• **How to complete this task**
Each entry is to be retyped without alteration, and no picture is to be included.

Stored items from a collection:
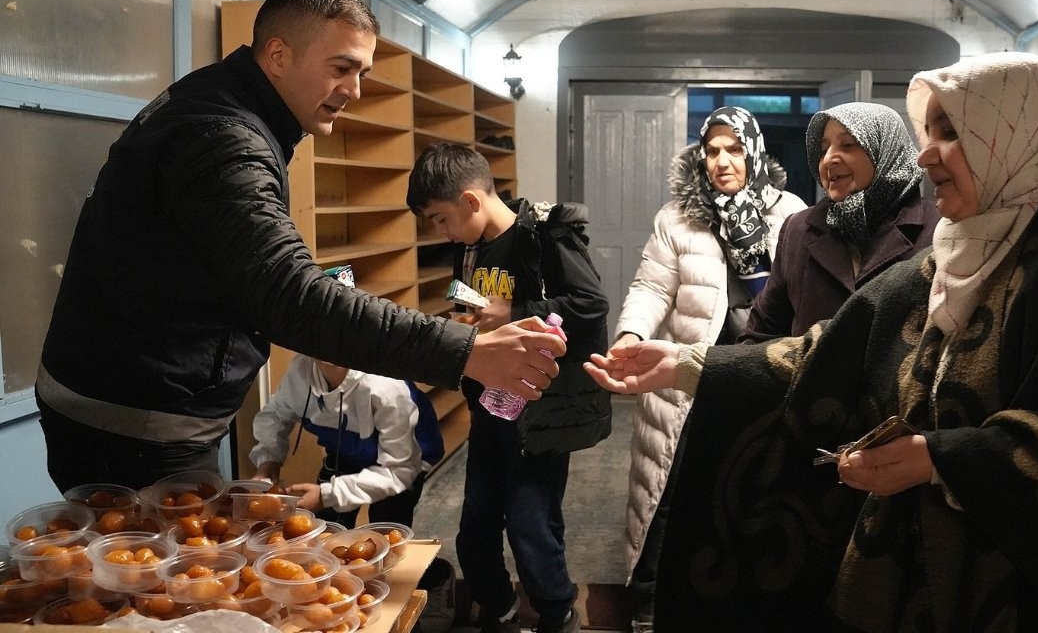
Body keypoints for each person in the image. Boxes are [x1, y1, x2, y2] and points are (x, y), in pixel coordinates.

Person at [584, 53, 1038, 631]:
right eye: (925, 133)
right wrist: (685, 363)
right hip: (922, 577)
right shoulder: (953, 254)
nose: (926, 153)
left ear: (1016, 133)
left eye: (951, 131)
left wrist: (944, 460)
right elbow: (834, 351)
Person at [35, 0, 565, 493]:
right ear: (279, 54)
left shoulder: (219, 107)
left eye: (362, 73)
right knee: (156, 575)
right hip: (131, 421)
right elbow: (288, 294)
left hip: (131, 402)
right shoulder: (222, 138)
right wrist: (466, 350)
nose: (355, 91)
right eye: (342, 68)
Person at [610, 106, 806, 631]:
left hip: (759, 373)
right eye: (712, 150)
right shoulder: (678, 216)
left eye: (734, 149)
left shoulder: (790, 213)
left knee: (747, 486)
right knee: (668, 489)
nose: (722, 161)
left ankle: (731, 595)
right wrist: (633, 333)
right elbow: (652, 287)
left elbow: (805, 294)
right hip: (687, 374)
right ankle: (650, 603)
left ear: (754, 151)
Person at [407, 142, 612, 633]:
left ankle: (557, 610)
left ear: (471, 202)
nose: (441, 232)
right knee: (475, 526)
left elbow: (591, 303)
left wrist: (516, 312)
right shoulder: (471, 245)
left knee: (530, 524)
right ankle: (497, 606)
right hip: (488, 407)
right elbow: (476, 298)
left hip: (539, 412)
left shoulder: (543, 235)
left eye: (440, 219)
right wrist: (465, 314)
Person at [248, 266, 442, 528]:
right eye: (315, 328)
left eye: (339, 327)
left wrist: (330, 493)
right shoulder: (301, 370)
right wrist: (268, 461)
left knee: (387, 529)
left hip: (402, 460)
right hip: (346, 450)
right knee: (324, 527)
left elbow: (399, 471)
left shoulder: (384, 386)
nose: (326, 339)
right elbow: (276, 414)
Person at [739, 102, 938, 341]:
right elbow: (761, 333)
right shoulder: (799, 229)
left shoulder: (938, 228)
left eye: (848, 145)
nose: (829, 159)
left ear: (885, 150)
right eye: (823, 150)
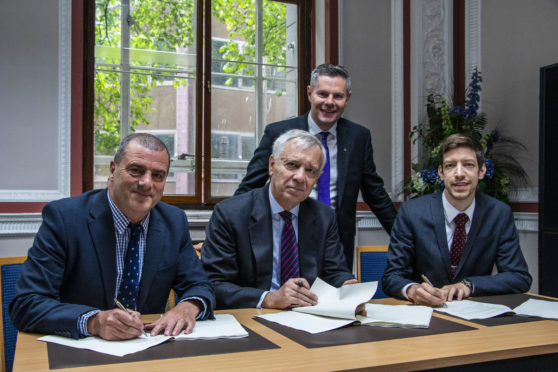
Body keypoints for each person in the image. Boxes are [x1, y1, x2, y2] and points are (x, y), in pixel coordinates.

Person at [9, 133, 215, 340]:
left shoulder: (173, 221)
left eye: (158, 176)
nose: (146, 183)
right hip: (80, 351)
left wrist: (188, 307)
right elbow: (27, 303)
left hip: (146, 347)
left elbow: (199, 285)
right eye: (136, 170)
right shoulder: (65, 219)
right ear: (113, 170)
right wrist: (93, 321)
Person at [235, 64, 396, 268]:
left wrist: (406, 239)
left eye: (337, 96)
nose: (329, 102)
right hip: (285, 236)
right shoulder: (279, 133)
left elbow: (375, 193)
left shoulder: (358, 137)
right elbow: (250, 187)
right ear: (309, 93)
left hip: (336, 243)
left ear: (347, 98)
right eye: (323, 94)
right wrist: (224, 234)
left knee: (334, 296)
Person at [202, 130, 357, 309]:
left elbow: (335, 272)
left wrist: (347, 289)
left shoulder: (324, 217)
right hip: (252, 318)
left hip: (308, 320)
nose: (300, 177)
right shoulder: (230, 214)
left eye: (310, 171)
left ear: (316, 179)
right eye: (292, 165)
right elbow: (214, 284)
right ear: (272, 165)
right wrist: (268, 298)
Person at [382, 133, 532, 307]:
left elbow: (518, 276)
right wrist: (412, 290)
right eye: (450, 166)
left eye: (468, 165)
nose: (459, 174)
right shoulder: (412, 212)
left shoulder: (498, 213)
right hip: (424, 314)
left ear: (481, 171)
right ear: (441, 172)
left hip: (477, 316)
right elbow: (391, 277)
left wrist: (469, 286)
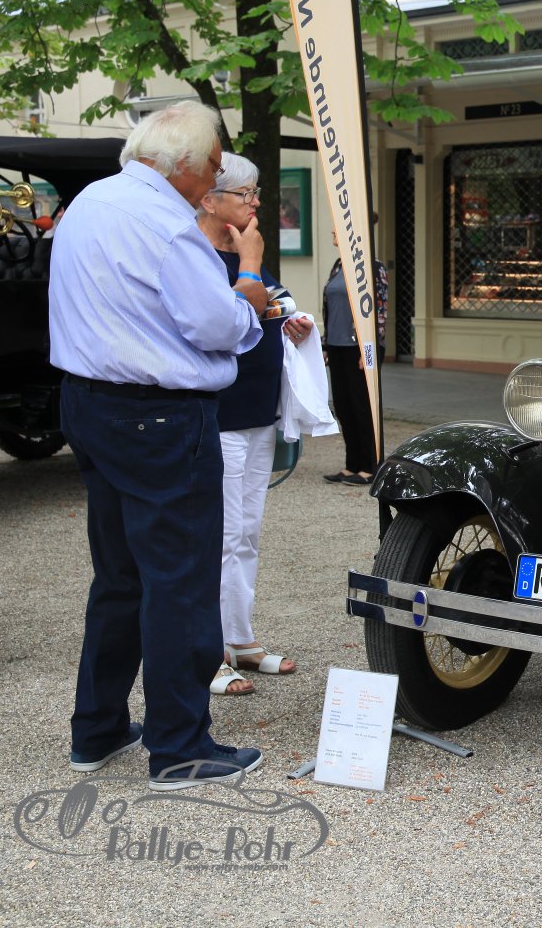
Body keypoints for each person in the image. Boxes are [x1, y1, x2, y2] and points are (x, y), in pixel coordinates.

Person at [49, 101, 269, 790]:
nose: (215, 179)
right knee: (179, 581)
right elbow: (218, 325)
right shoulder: (168, 223)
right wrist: (248, 284)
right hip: (160, 414)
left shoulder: (90, 201)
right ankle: (178, 746)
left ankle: (98, 728)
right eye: (213, 166)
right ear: (183, 164)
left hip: (88, 401)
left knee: (119, 576)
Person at [196, 154, 315, 696]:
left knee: (246, 533)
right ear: (210, 199)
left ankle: (239, 638)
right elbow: (225, 320)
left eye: (256, 192)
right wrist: (250, 264)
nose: (256, 202)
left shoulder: (248, 251)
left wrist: (293, 323)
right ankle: (207, 651)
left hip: (258, 414)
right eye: (245, 194)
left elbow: (276, 305)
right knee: (215, 536)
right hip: (218, 416)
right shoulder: (200, 255)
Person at [321, 215, 388, 486]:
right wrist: (326, 344)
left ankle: (371, 466)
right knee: (343, 406)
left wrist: (369, 349)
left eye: (337, 229)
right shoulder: (338, 265)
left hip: (360, 349)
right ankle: (352, 465)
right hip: (337, 346)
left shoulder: (373, 266)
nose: (333, 232)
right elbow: (330, 308)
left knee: (362, 407)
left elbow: (379, 310)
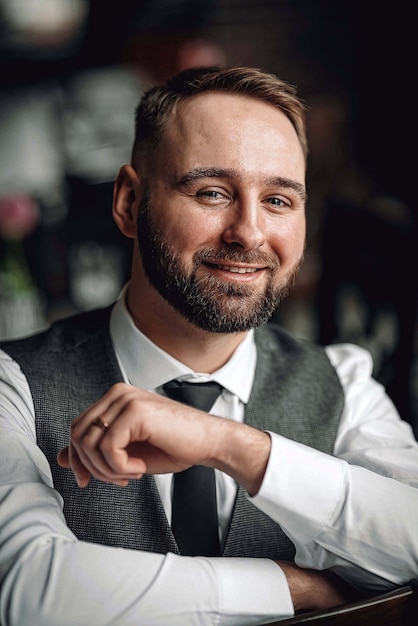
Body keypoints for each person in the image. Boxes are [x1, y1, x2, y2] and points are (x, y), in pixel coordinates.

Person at [0, 66, 417, 626]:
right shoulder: (12, 383)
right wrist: (292, 589)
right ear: (128, 202)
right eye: (212, 192)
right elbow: (23, 592)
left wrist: (235, 447)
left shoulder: (344, 381)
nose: (248, 232)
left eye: (278, 200)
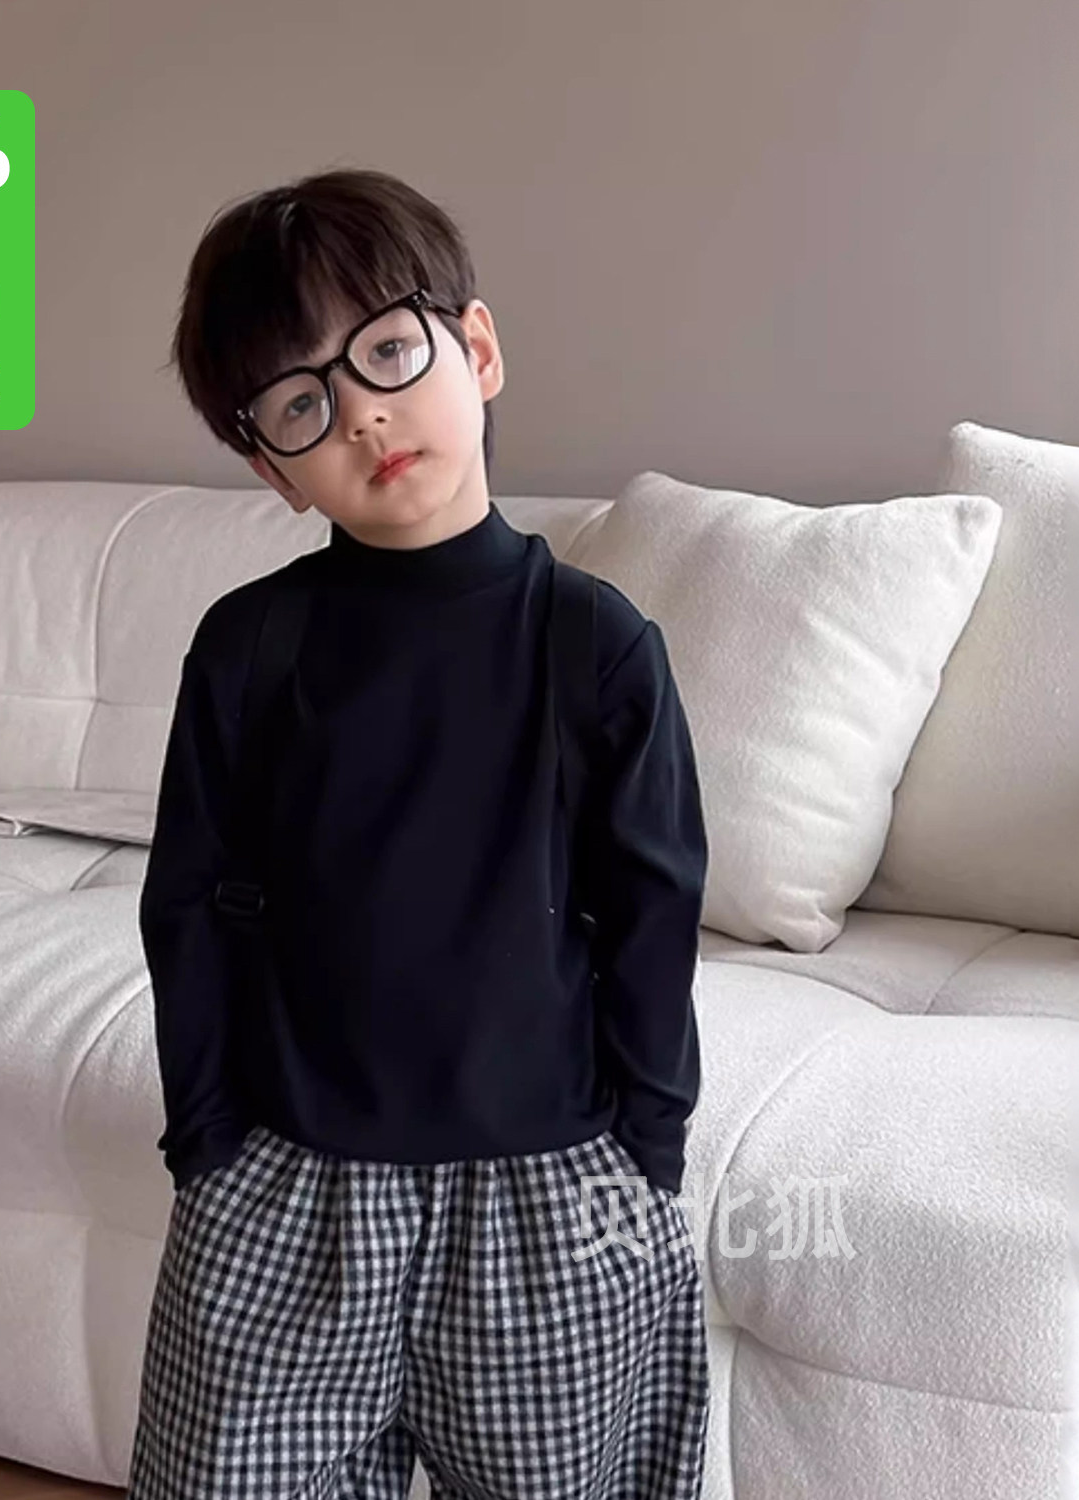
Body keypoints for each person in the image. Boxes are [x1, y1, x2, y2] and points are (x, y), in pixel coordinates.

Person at [130, 166, 710, 1500]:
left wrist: (647, 1154)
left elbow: (653, 920)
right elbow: (189, 906)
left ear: (477, 349)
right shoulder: (250, 649)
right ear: (270, 467)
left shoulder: (597, 646)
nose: (361, 414)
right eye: (300, 402)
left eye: (387, 351)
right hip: (287, 1189)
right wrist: (206, 1141)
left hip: (554, 1191)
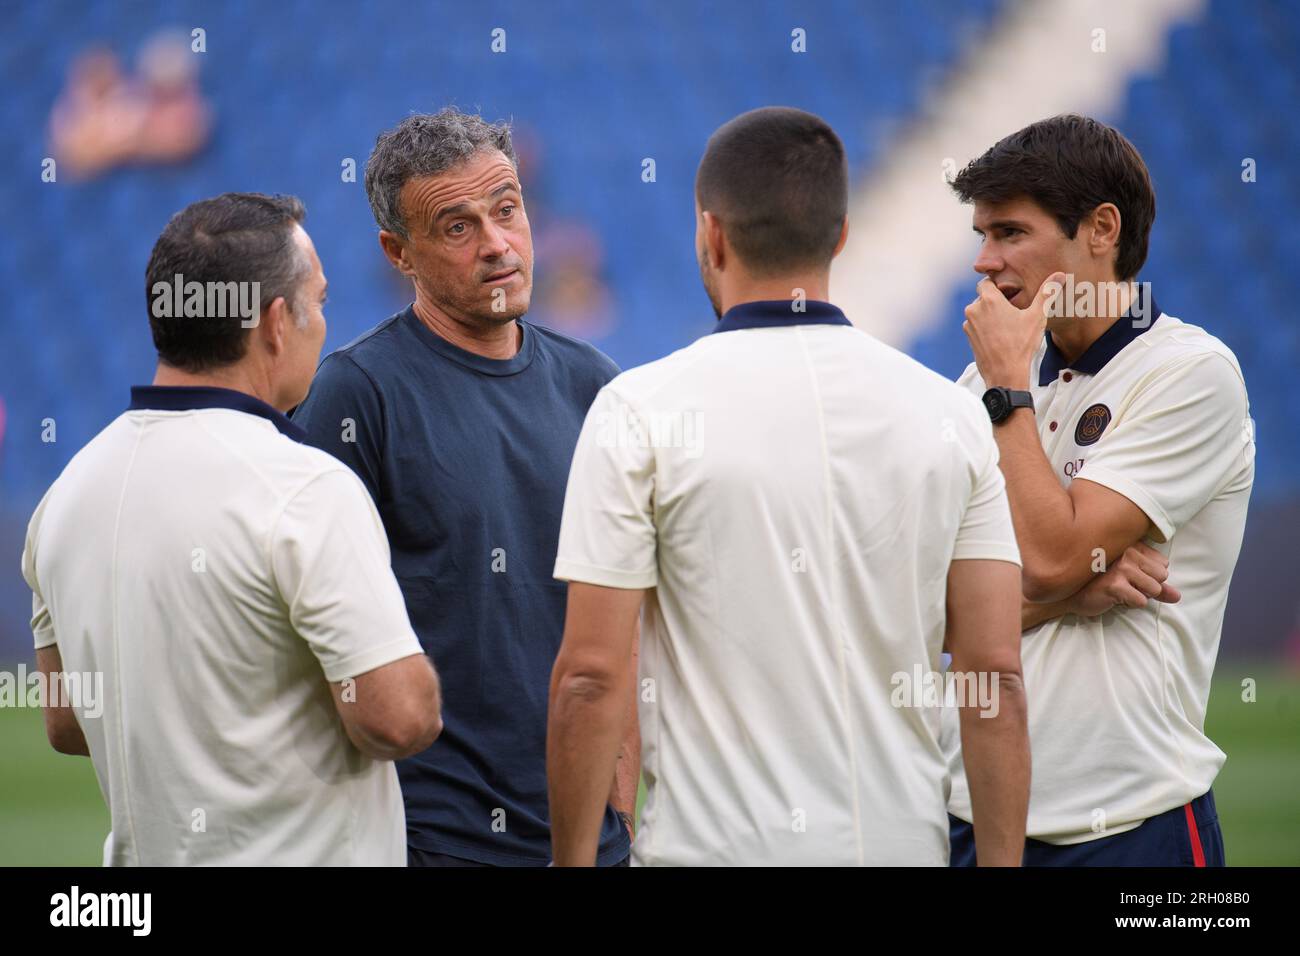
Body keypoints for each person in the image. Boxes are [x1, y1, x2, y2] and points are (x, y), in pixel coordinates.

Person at [546, 106, 1030, 866]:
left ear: (710, 234)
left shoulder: (639, 411)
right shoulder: (952, 416)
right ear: (840, 236)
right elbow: (994, 677)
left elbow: (591, 677)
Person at [21, 192, 441, 866]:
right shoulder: (306, 487)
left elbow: (68, 721)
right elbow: (398, 718)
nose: (324, 323)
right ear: (276, 322)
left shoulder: (66, 495)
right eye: (321, 300)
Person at [292, 109, 634, 867]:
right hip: (430, 843)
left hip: (592, 843)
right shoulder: (355, 398)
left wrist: (623, 796)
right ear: (398, 253)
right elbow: (307, 633)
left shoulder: (596, 389)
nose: (497, 244)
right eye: (456, 226)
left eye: (507, 210)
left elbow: (624, 621)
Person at [946, 114, 1253, 865]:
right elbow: (924, 615)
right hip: (973, 821)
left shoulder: (1189, 373)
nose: (985, 261)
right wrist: (1071, 589)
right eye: (981, 235)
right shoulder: (977, 386)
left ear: (1101, 229)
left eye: (1011, 232)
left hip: (1130, 827)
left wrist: (1005, 397)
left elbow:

• **Reply to the exercise**
Body keypoints for each person in the image. Boxes are [x1, y1, x2, y2] and points are (x, y), in pixel coordinates.

Person at [584, 53, 1038, 631]:
right eye: (925, 133)
right wrist: (685, 363)
right hip: (922, 577)
right shoulder: (953, 254)
nose: (926, 153)
left ear: (1016, 133)
left eye: (951, 131)
left wrist: (944, 460)
right elbow: (834, 351)
Person at [35, 0, 565, 493]:
right ear: (279, 54)
left shoulder: (219, 107)
left eye: (362, 73)
right knee: (156, 575)
right hip: (131, 421)
right elbow: (288, 294)
left hip: (131, 402)
right shoulder: (222, 138)
right wrist: (466, 350)
nose: (355, 91)
right eye: (342, 68)
Person at [610, 106, 806, 631]:
left hip: (759, 373)
right eye: (712, 150)
right shoulder: (678, 216)
left eye: (734, 149)
left shoulder: (790, 213)
left knee: (747, 486)
right knee: (668, 489)
nose: (722, 161)
left ankle: (731, 595)
right wrist: (633, 333)
right elbow: (652, 287)
left elbow: (805, 294)
right hip: (687, 374)
right ankle: (650, 603)
left ear: (754, 151)
Person at [407, 142, 612, 633]:
left ankle: (557, 610)
left ear: (471, 202)
nose: (441, 232)
right knee: (475, 526)
left elbow: (591, 303)
left wrist: (516, 312)
right shoulder: (471, 245)
left knee: (530, 524)
right ankle: (497, 606)
right hip: (488, 407)
right elbow: (476, 298)
left hip: (539, 412)
left shoulder: (543, 235)
left eye: (440, 219)
right wrist: (465, 314)
Person at [248, 266, 442, 528]:
right eye: (315, 328)
left eye: (339, 327)
left wrist: (330, 493)
right shoulder: (301, 370)
right wrist: (268, 461)
left knee: (387, 529)
left hip: (402, 460)
right hip: (346, 450)
right knee: (324, 527)
left elbow: (399, 471)
left shoulder: (384, 386)
nose: (326, 339)
right elbow: (276, 414)
Person at [739, 102, 938, 341]:
right elbow: (761, 333)
right shoulder: (799, 229)
left shoulder: (938, 228)
left eye: (848, 145)
nose: (829, 159)
left ear: (885, 150)
right eye: (823, 150)
Body keypoints for each person in the image. Boxes are [x1, y1, x2, y2] and points are (x, y), in pixel coordinates.

Person at [9, 133, 215, 340]:
left shoulder: (173, 221)
left eye: (158, 176)
nose: (146, 183)
right hip: (80, 351)
left wrist: (188, 307)
right elbow: (27, 303)
left hip: (146, 347)
left elbow: (199, 285)
right eye: (136, 170)
right shoulder: (65, 219)
right ear: (113, 170)
right wrist: (93, 321)
Person at [235, 64, 396, 268]:
left wrist: (406, 239)
left eye: (337, 96)
nose: (329, 102)
right hip: (285, 236)
right shoulder: (279, 133)
left elbow: (375, 193)
left shoulder: (358, 137)
right elbow: (250, 187)
right ear: (309, 93)
left hip: (336, 243)
left ear: (347, 98)
right eye: (323, 94)
right wrist: (224, 234)
left knee: (334, 296)
Person at [202, 130, 357, 309]:
left elbow: (335, 272)
left wrist: (347, 289)
left shoulder: (324, 217)
right hip: (252, 318)
left hip: (308, 320)
nose: (300, 177)
right shoulder: (230, 214)
left eye: (310, 171)
left ear: (316, 179)
right eye: (292, 165)
right elbow: (214, 284)
right ear: (272, 165)
right wrist: (268, 298)
Person at [382, 133, 532, 307]:
left elbow: (518, 276)
right wrist: (412, 290)
right eye: (450, 166)
left eye: (468, 165)
nose: (459, 174)
right shoulder: (412, 212)
left shoulder: (498, 213)
right hip: (424, 314)
left ear: (481, 171)
right ear: (441, 172)
left hip: (477, 316)
right elbow: (391, 277)
left wrist: (469, 286)
Body keypoints for each person in the image. Boxes are [x1, y1, x2, y2] and points are (x, y), in pixel coordinates.

Person at [49, 101, 269, 790]:
nose: (215, 179)
right knee: (179, 581)
right elbow: (218, 325)
right shoulder: (168, 223)
right wrist: (248, 284)
right hip: (160, 414)
left shoulder: (90, 201)
right ankle: (178, 746)
left ankle: (98, 728)
right eye: (213, 166)
right ear: (183, 164)
left hip: (88, 401)
left knee: (119, 576)
Person at [196, 154, 315, 696]:
left knee: (246, 533)
right ear: (210, 199)
left ankle: (239, 638)
right elbow: (225, 320)
left eye: (256, 192)
right wrist: (250, 264)
nose: (256, 202)
left shoulder: (248, 251)
left wrist: (293, 323)
right ankle: (207, 651)
left hip: (258, 414)
right eye: (245, 194)
left elbow: (276, 305)
right knee: (215, 536)
right hip: (218, 416)
right shoulder: (200, 255)
Person at [321, 215, 388, 486]:
right wrist: (326, 344)
left ankle: (371, 466)
right knee: (343, 406)
left wrist: (369, 349)
left eye: (337, 229)
right shoulder: (338, 265)
left hip: (360, 349)
right ankle: (352, 465)
right hip: (337, 346)
left shoulder: (373, 266)
nose: (333, 232)
right elbow: (330, 308)
left knee: (362, 407)
left elbow: (379, 310)
Body keypoints for each person in the image. Boxes are [x1, y1, x2, y2] and points are (x, y), in pixel coordinates.

Person at [0, 66, 417, 626]:
right shoulder: (12, 383)
right wrist: (292, 589)
right ear: (128, 202)
right eye: (212, 192)
right elbow: (23, 592)
left wrist: (235, 447)
left shoulder: (344, 381)
nose: (248, 232)
left eye: (278, 200)
Body keypoints for each person in the image. Boxes are [x1, y1, x2, y2] and points are (x, y), in pixel coordinates.

Person at [130, 166, 710, 1500]:
left wrist: (647, 1154)
left elbow: (653, 920)
right elbow: (189, 906)
left ear: (477, 349)
right shoulder: (250, 649)
right ear: (270, 467)
left shoulder: (597, 646)
nose: (361, 414)
right eye: (300, 402)
left eye: (387, 351)
right hip: (287, 1189)
right wrist: (206, 1141)
left hip: (554, 1191)
Body keypoints for each person in the image. Boxes are [x1, y1, x2, y2] and points are (x, y), in pixel coordinates.

Person at [546, 106, 1030, 866]:
left ear: (710, 234)
left shoulder: (639, 411)
right shoulder: (952, 416)
right ear: (840, 236)
right elbow: (994, 677)
left elbow: (591, 677)
Person at [21, 192, 441, 866]:
right shoulder: (306, 487)
left elbow: (68, 721)
right elbow: (398, 718)
nose: (324, 323)
right ear: (276, 322)
left shoulder: (66, 495)
right eye: (321, 300)
Person at [292, 109, 634, 867]:
right hip: (430, 843)
left hip: (592, 843)
right shoulder: (355, 398)
left wrist: (623, 796)
right ear: (398, 253)
right elbow: (307, 633)
left shoulder: (596, 389)
nose: (497, 244)
right eye: (456, 226)
left eye: (507, 210)
left elbow: (624, 621)
Person at [946, 114, 1253, 865]:
right elbow: (924, 615)
right hip: (973, 821)
left shoulder: (1189, 373)
nose: (985, 261)
right wrist: (1071, 589)
right eye: (981, 235)
right shoulder: (977, 386)
left ear: (1101, 229)
left eye: (1011, 232)
left hip: (1130, 827)
left wrist: (1005, 397)
left elbow:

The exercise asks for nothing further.